- **What you will do**
All of the entries should be written out again exactly.

- **Task input**
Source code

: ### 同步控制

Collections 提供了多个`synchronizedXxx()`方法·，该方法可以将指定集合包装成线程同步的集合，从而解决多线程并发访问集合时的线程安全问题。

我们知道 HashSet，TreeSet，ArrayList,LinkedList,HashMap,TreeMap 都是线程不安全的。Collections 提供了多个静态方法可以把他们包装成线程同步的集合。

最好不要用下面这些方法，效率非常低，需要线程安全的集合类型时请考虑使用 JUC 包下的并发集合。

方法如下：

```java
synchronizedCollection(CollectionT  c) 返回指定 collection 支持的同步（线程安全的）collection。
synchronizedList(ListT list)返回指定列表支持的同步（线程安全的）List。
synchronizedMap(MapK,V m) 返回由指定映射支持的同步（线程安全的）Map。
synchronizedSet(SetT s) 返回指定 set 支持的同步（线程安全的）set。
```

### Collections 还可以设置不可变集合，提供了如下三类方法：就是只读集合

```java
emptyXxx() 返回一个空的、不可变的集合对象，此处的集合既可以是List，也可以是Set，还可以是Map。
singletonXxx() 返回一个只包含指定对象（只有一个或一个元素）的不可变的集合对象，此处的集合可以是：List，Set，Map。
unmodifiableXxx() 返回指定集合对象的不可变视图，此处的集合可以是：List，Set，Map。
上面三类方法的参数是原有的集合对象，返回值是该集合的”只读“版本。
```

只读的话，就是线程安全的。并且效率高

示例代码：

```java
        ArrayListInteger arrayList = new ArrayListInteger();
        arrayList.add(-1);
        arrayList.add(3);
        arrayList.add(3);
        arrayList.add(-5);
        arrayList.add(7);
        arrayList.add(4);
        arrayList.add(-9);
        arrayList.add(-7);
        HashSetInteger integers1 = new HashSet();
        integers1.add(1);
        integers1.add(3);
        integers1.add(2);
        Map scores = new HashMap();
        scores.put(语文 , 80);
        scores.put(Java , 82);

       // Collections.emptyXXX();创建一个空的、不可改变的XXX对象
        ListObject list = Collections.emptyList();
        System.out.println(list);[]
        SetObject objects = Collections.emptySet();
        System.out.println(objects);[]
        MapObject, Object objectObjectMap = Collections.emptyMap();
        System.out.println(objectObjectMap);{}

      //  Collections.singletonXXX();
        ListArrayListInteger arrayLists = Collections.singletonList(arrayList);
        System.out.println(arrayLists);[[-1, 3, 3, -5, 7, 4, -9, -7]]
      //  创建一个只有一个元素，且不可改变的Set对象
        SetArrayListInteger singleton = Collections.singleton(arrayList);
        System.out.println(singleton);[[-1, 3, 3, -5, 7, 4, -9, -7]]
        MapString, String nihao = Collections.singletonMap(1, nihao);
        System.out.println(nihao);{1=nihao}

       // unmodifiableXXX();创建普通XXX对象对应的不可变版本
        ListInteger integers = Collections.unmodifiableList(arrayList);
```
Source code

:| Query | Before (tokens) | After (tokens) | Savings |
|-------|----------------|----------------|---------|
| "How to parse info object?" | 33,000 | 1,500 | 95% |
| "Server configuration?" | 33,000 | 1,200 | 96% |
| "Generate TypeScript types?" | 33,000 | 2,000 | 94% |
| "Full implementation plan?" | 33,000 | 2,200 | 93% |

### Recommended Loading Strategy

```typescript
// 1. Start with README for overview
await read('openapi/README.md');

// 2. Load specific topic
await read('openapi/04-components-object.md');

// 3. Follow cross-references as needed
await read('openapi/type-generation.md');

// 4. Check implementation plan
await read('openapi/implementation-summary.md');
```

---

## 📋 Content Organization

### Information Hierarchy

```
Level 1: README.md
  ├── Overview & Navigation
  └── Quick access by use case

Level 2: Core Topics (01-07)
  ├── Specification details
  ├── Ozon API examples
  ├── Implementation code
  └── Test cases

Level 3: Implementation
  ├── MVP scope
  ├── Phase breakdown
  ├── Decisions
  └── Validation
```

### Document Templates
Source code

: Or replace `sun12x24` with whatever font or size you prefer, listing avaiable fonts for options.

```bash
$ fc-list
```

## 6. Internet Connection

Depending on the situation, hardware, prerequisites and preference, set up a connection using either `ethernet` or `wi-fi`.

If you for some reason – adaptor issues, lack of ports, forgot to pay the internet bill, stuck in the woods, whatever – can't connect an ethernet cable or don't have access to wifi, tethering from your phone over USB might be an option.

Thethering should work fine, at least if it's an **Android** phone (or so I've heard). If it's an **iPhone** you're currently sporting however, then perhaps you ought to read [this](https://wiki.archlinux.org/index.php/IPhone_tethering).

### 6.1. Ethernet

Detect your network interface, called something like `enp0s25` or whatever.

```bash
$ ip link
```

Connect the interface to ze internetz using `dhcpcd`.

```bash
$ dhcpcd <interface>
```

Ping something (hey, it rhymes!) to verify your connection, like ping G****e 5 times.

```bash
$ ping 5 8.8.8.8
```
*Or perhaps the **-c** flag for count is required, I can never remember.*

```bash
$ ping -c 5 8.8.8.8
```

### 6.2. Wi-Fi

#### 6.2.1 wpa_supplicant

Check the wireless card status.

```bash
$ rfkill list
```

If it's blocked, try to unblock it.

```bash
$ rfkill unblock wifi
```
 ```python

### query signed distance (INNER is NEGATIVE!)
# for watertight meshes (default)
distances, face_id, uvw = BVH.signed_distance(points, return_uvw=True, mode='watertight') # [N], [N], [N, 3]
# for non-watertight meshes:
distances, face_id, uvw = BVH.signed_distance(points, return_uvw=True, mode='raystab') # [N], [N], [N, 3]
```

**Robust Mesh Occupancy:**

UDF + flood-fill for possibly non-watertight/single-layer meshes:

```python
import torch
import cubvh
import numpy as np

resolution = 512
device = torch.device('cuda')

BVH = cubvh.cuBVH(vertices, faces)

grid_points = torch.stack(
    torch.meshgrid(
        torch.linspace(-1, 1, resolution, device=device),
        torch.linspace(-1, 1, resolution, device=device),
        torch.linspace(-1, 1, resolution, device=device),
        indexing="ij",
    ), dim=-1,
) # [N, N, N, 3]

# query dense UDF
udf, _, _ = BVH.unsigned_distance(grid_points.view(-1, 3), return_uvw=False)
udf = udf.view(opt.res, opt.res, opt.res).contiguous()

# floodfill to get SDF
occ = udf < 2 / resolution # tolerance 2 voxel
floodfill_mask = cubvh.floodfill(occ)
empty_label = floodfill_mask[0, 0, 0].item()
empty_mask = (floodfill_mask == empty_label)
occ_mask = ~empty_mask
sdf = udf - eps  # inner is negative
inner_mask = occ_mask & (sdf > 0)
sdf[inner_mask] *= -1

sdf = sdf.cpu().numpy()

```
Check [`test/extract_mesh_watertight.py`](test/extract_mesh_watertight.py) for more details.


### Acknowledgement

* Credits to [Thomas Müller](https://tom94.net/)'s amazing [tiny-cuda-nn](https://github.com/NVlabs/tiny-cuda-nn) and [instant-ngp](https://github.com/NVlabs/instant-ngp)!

- **Answer area**
Source code

: ### 同步控制

Collections 提供了多个`synchronizedXxx()`方法·，该方法可以将指定集合包装成线程同步的集合，从而解决多线程并发访问集合时的线程安全问题。

我们知道 HashSet，TreeSet，ArrayList,LinkedList,HashMap,TreeMap 都是线程不安全的。Collections 提供了多个静态方法可以把他们包装成线程同步的集合。

最好不要用下面这些方法，效率非常低，需要线程安全的集合类型时请考虑使用 JUC 包下的并发集合。

方法如下：

```java
synchronizedCollection(CollectionT  c) 返回指定 collection 支持的同步（线程安全的）collection。
synchronizedList(ListT list)返回指定列表支持的同步（线程安全的）List。
synchronizedMap(MapK,V m) 返回由指定映射支持的同步（线程安全的）Map。
synchronizedSet(SetT s) 返回指定 set 支持的同步（线程安全的）set。
```

### Collections 还可以设置不可变集合，提供了如下三类方法：就是只读集合

```java
emptyXxx() 返回一个空的、不可变的集合对象，此处的集合既可以是List，也可以是Set，还可以是Map。
singletonXxx() 返回一个只包含指定对象（只有一个或一个元素）的不可变的集合对象，此处的集合可以是：List，Set，Map。
unmodifiableXxx() 返回指定集合对象的不可变视图，此处的集合可以是：List，Set，Map。
上面三类方法的参数是原有的集合对象，返回值是该集合的”只读“版本。
```

只读的话，就是线程安全的。并且效率高

示例代码：

```java
        ArrayListInteger arrayList = new ArrayListInteger();
        arrayList.add(-1);
        arrayList.add(3);
        arrayList.add(3);
        arrayList.add(-5);
        arrayList.add(7);
        arrayList.add(4);
        arrayList.add(-9);
        arrayList.add(-7);
        HashSetInteger integers1 = new HashSet();
        integers1.add(1);
        integers1.add(3);
        integers1.add(2);
        Map scores = new HashMap();
        scores.put(语文 , 80);
        scores.put(Java , 82);

       // Collections.emptyXXX();创建一个空的、不可改变的XXX对象
        ListObject list = Collections.emptyList();
        System.out.println(list);[]
        SetObject objects = Collections.emptySet();
        System.out.println(objects);[]
        MapObject, Object objectObjectMap = Collections.emptyMap();
        System.out.println(objectObjectMap);{}

      //  Collections.singletonXXX();
        ListArrayListInteger arrayLists = Collections.singletonList(arrayList);
        System.out.println(arrayLists);[[-1, 3, 3, -5, 7, 4, -9, -7]]
      //  创建一个只有一个元素，且不可改变的Set对象
        SetArrayListInteger singleton = Collections.singleton(arrayList);
        System.out.println(singleton);[[-1, 3, 3, -5, 7, 4, -9, -7]]
        MapString, String nihao = Collections.singletonMap(1, nihao);
        System.out.println(nihao);{1=nihao}

       // unmodifiableXXX();创建普通XXX对象对应的不可变版本
        ListInteger integers = Collections.unmodifiableList(arrayList);
```
Source code

:| Query | Before (tokens) | After (tokens) | Savings |
|-------|----------------|----------------|---------|
| "How to parse info object?" | 33,000 | 1,500 | 95% |
| "Server configuration?" | 33,000 | 1,200 | 96% |
| "Generate TypeScript types?" | 33,000 | 2,000 | 94% |
| "Full implementation plan?" | 33,000 | 2,200 | 93% |

### Recommended Loading Strategy

```typescript
// 1. Start with README for overview
await read('openapi/README.md');

// 2. Load specific topic
await read('openapi/04-components-object.md');

// 3. Follow cross-references as needed
await read('openapi/type-generation.md');

// 4. Check implementation plan
await read('openapi/implementation-summary.md');
```

---

## 📋 Content Organization

### Information Hierarchy

```
Level 1: README.md
  ├── Overview & Navigation
  └── Quick access by use case

Level 2: Core Topics (01-07)
  ├── Specification details
  ├── Ozon API examples
  ├── Implementation code
  └── Test cases

Level 3: Implementation
  ├── MVP scope
  ├── Phase breakdown
  ├── Decisions
  └── Validation
```

### Document Templates
Source code

: Or replace `sun12x24` with whatever font or size you prefer, listing avaiable fonts for options.

```bash
$ fc-list
```

## 6. Internet Connection

Depending on the situation, hardware, prerequisites and preference, set up a connection using either `ethernet` or `wi-fi`.

If you for some reason – adaptor issues, lack of ports, forgot to pay the internet bill, stuck in the woods, whatever – can't connect an ethernet cable or don't have access to wifi, tethering from your phone over USB might be an option.

Thethering should work fine, at least if it's an **Android** phone (or so I've heard). If it's an **iPhone** you're currently sporting however, then perhaps you ought to read [this](https://wiki.archlinux.org/index.php/IPhone_tethering).

### 6.1. Ethernet

Detect your network interface, called something like `enp0s25` or whatever.

```bash
$ ip link
```

Connect the interface to ze internetz using `dhcpcd`.

```bash
$ dhcpcd <interface>
```

Ping something (hey, it rhymes!) to verify your connection, like ping G****e 5 times.

```bash
$ ping 5 8.8.8.8
```
*Or perhaps the **-c** flag for count is required, I can never remember.*

```bash
$ ping -c 5 8.8.8.8
```

### 6.2. Wi-Fi

#### 6.2.1 wpa_supplicant

Check the wireless card status.

```bash
$ rfkill list
```

If it's blocked, try to unblock it.

```bash
$ rfkill unblock wifi
```
 ```python

### query signed distance (INNER is NEGATIVE!)
# for watertight meshes (default)
distances, face_id, uvw = BVH.signed_distance(points, return_uvw=True, mode='watertight') # [N], [N], [N, 3]
# for non-watertight meshes:
distances, face_id, uvw = BVH.signed_distance(points, return_uvw=True, mode='raystab') # [N], [N], [N, 3]
```

**Robust Mesh Occupancy:**

UDF + flood-fill for possibly non-watertight/single-layer meshes:

```python
import torch
import cubvh
import numpy as np

resolution = 512
device = torch.device('cuda')

BVH = cubvh.cuBVH(vertices, faces)

grid_points = torch.stack(
    torch.meshgrid(
        torch.linspace(-1, 1, resolution, device=device),
        torch.linspace(-1, 1, resolution, device=device),
        torch.linspace(-1, 1, resolution, device=device),
        indexing="ij",
    ), dim=-1,
) # [N, N, N, 3]

# query dense UDF
udf, _, _ = BVH.unsigned_distance(grid_points.view(-1, 3), return_uvw=False)
udf = udf.view(opt.res, opt.res, opt.res).contiguous()

# floodfill to get SDF
occ = udf < 2 / resolution # tolerance 2 voxel
floodfill_mask = cubvh.floodfill(occ)
empty_label = floodfill_mask[0, 0, 0].item()
empty_mask = (floodfill_mask == empty_label)
occ_mask = ~empty_mask
sdf = udf - eps  # inner is negative
inner_mask = occ_mask & (sdf > 0)
sdf[inner_mask] *= -1

sdf = sdf.cpu().numpy()

```
Check [`test/extract_mesh_watertight.py`](test/extract_mesh_watertight.py) for more details.


### Acknowledgement

* Credits to [Thomas Müller](https://tom94.net/)'s amazing [tiny-cuda-nn](https://github.com/NVlabs/tiny-cuda-nn) and [instant-ngp](https://github.com/NVlabs/instant-ngp)!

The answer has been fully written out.